China’s ongoing investigation into alleged lip-synching by a popular Taiwanese rock band may be linked to attempts by Beijing to influence the island’s upcoming election, Taiwan security officials have claimed.
Mayday, one of the most prominent rock groups in the Chinese-speaking world, has been under an official probe in China since early December over alleged lip-synching during their recent Shanghai shows. The band’s label has repeatedly denied the accusations.
In a recent briefing on security affairs, two Taiwanese intelligence officials claimed that Chinese authorities had for months pressured Mayday to publicly declare that both China and Taiwan belong to the same country. The repeated requests coincided with the start of the band’s China tour in May, claimed the Taiwanese officials, who asked not to be named for security reasons.
“They have been urged to declare their (political) stance during interactions with fans and public interviews,” the officials told the briefing, which was attended by CNN. The assessment was based on intelligence gathered by Taiwan’s security agencies in China, they added.
The Taiwanese officials claimed that when Mayday refused to comply, the Chinese Communist Party’s powerful propaganda department coordinated with state media to generate widespread public discussions about alleged lip-synching at their concerts to pressurize them.

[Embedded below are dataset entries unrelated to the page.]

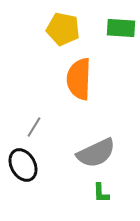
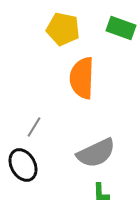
green rectangle: rotated 16 degrees clockwise
orange semicircle: moved 3 px right, 1 px up
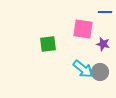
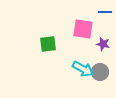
cyan arrow: rotated 10 degrees counterclockwise
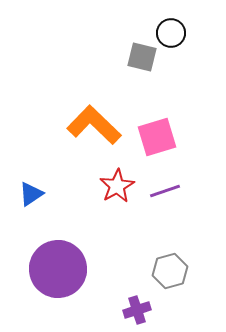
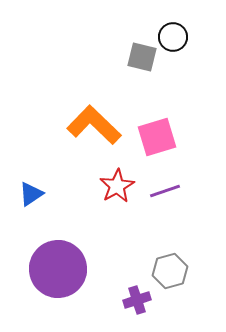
black circle: moved 2 px right, 4 px down
purple cross: moved 10 px up
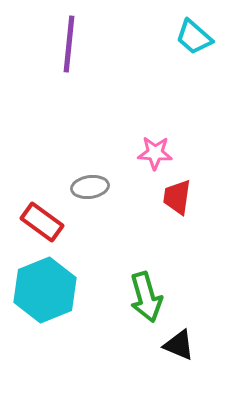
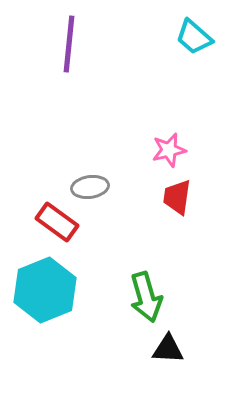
pink star: moved 14 px right, 3 px up; rotated 16 degrees counterclockwise
red rectangle: moved 15 px right
black triangle: moved 11 px left, 4 px down; rotated 20 degrees counterclockwise
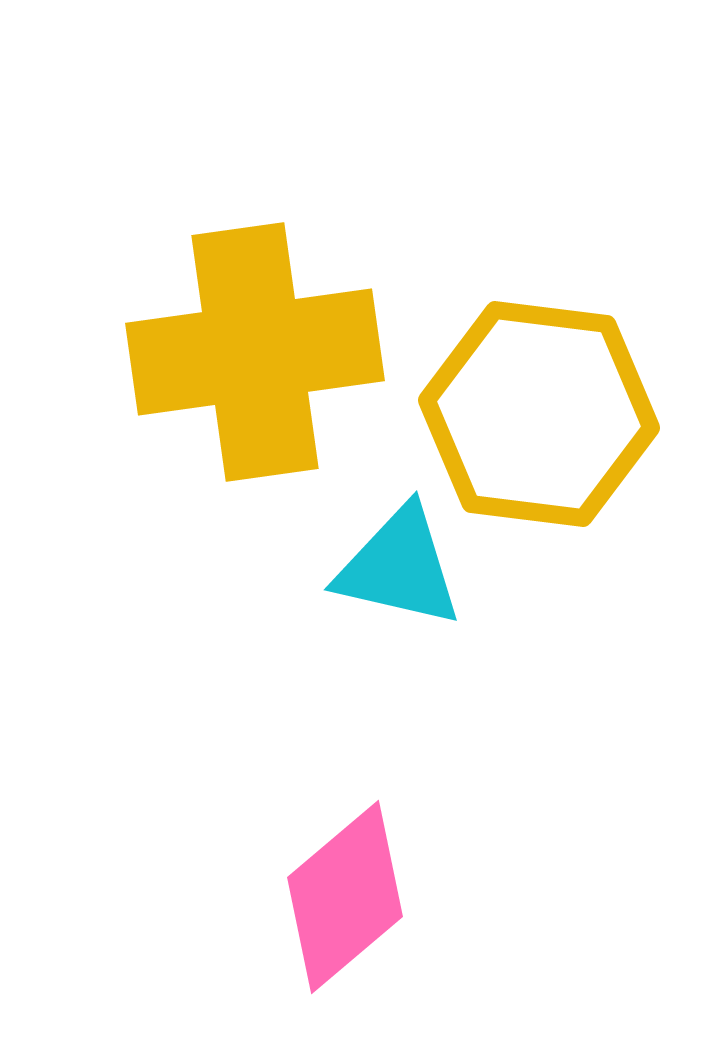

“We have decided to publicize the incident because it is the first time they have gone after (Taiwanese artists) on such an unprecedented scale,” the officials said.
China dismissed Taiwan’s allegations as “ungrounded fake news”. Chen Binhua, a spokesperson for the State Council Taiwan Affairs Office, said Taiwan’s government was “intentionally fabricating rumors,” according to comments carried by the state-run Xinhua news agency on Thursday.

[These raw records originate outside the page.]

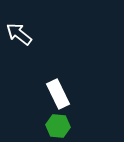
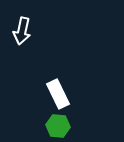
white arrow: moved 3 px right, 3 px up; rotated 116 degrees counterclockwise
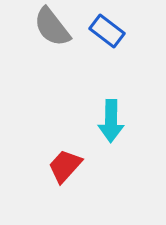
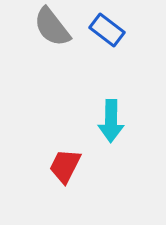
blue rectangle: moved 1 px up
red trapezoid: rotated 15 degrees counterclockwise
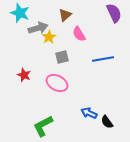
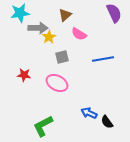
cyan star: rotated 30 degrees counterclockwise
gray arrow: rotated 18 degrees clockwise
pink semicircle: rotated 28 degrees counterclockwise
red star: rotated 16 degrees counterclockwise
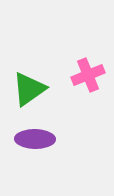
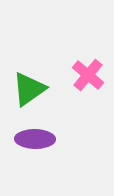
pink cross: rotated 28 degrees counterclockwise
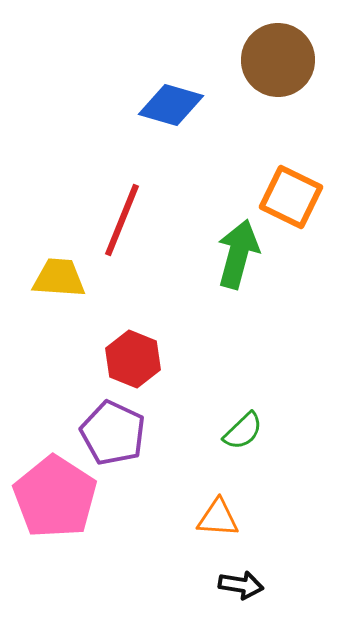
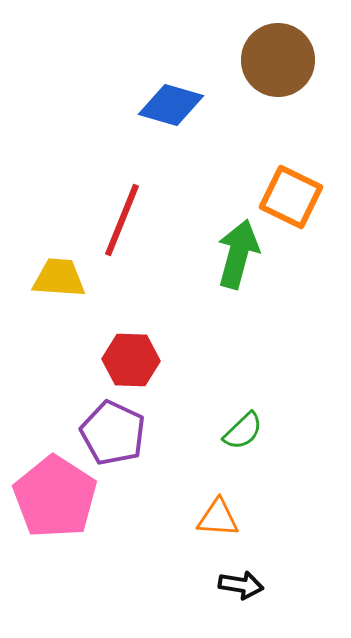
red hexagon: moved 2 px left, 1 px down; rotated 20 degrees counterclockwise
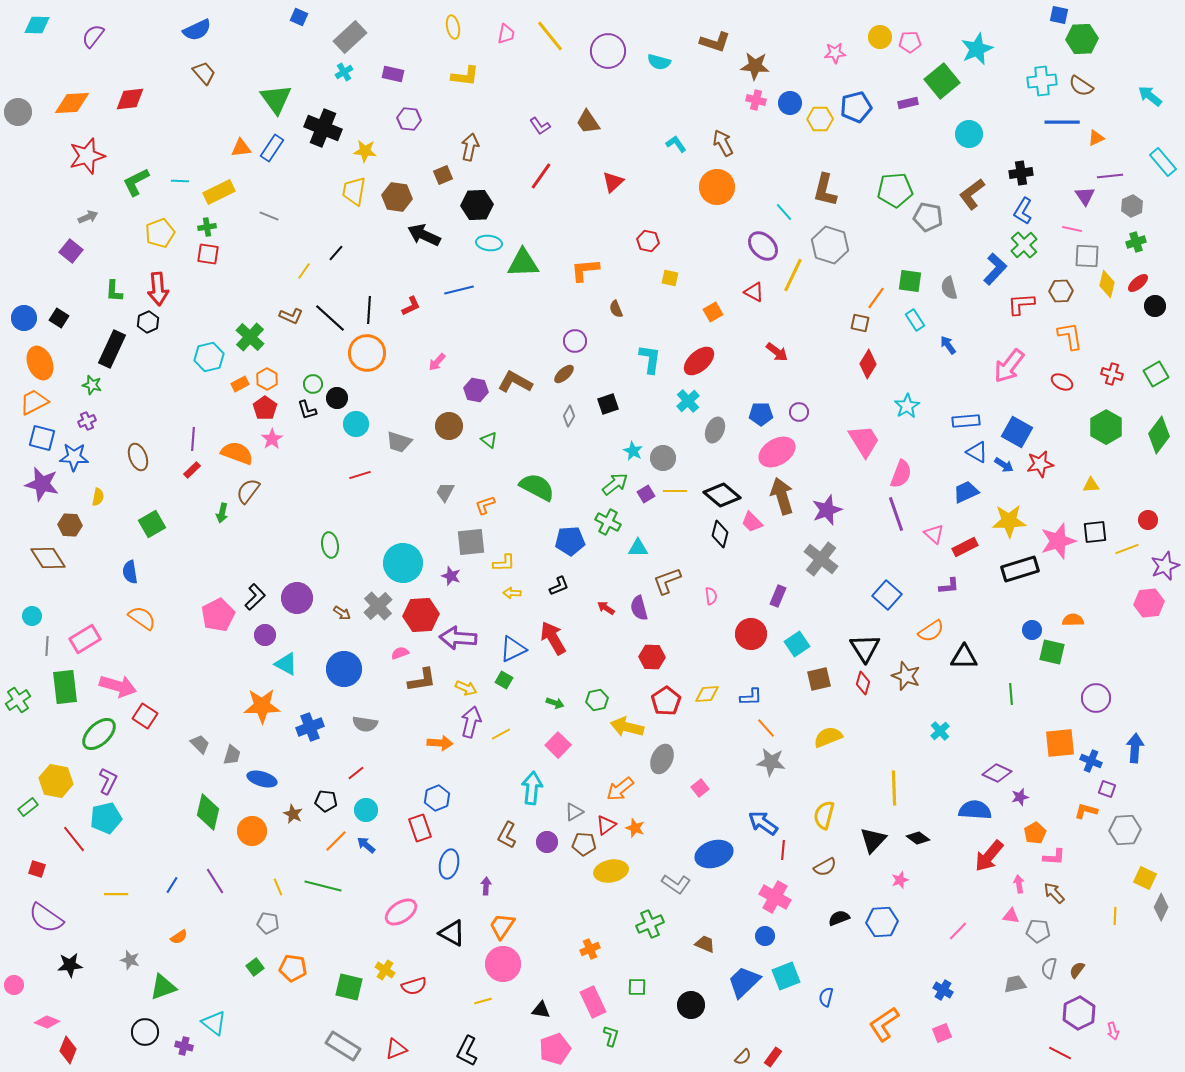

The Taiwanese officials said they suspected the Chinese investigation into Mayday could be related to Taiwan’s presidential election in January. Taiwan has previously accused Beijing of employing a range of disinformation, military and economic operations to influence the race.
Tensions across the Taiwan Strait have been on the rise in recent years, with China’s ruling Communist Party ramping up military and political pressure on Taiwan, where parties’ differing views on relations with China often make elections a litmus test for public sentiment on Beijing. Taiwan’s current ruling party is loathed by Beijing’s leaders.
CNN has been unable to independently verify Taiwan’s intelligence assessments.
But three sources familiar with Taiwan’s pop music scene said it is not uncommon for Taiwanese artists to face political restrictions in exchange for permission to perform in mainland China, a highly lucrative market because of its huge population.
CNN has reached out to the Chinese Communist Party’s Publicity Department for comment.
Some artists from Taiwan have encountered difficulties in China for being outspoken about the self-governing island, which China’s Communist Party leaders view as their own territory despite never having controlled it.
But Mayday – sometimes dubbed the “Asian Beatles” – has largely steered clear of politics and maintained huge popularity among mainland Chinese fans.
The lip-synching accusations centered on Mayday’s recent shows in Shanghai, where it performed eight times over 10 days in mid-November, to a combined audience of more than 360,000.
The controversy began in late November when a music vlogger on Bilibili, one of China’s biggest video-sharing platforms, posted a video in which he used computer software to analyze the vocals of 12 songs recorded live by a fan at Mayday’s concert in Shanghai on November 16.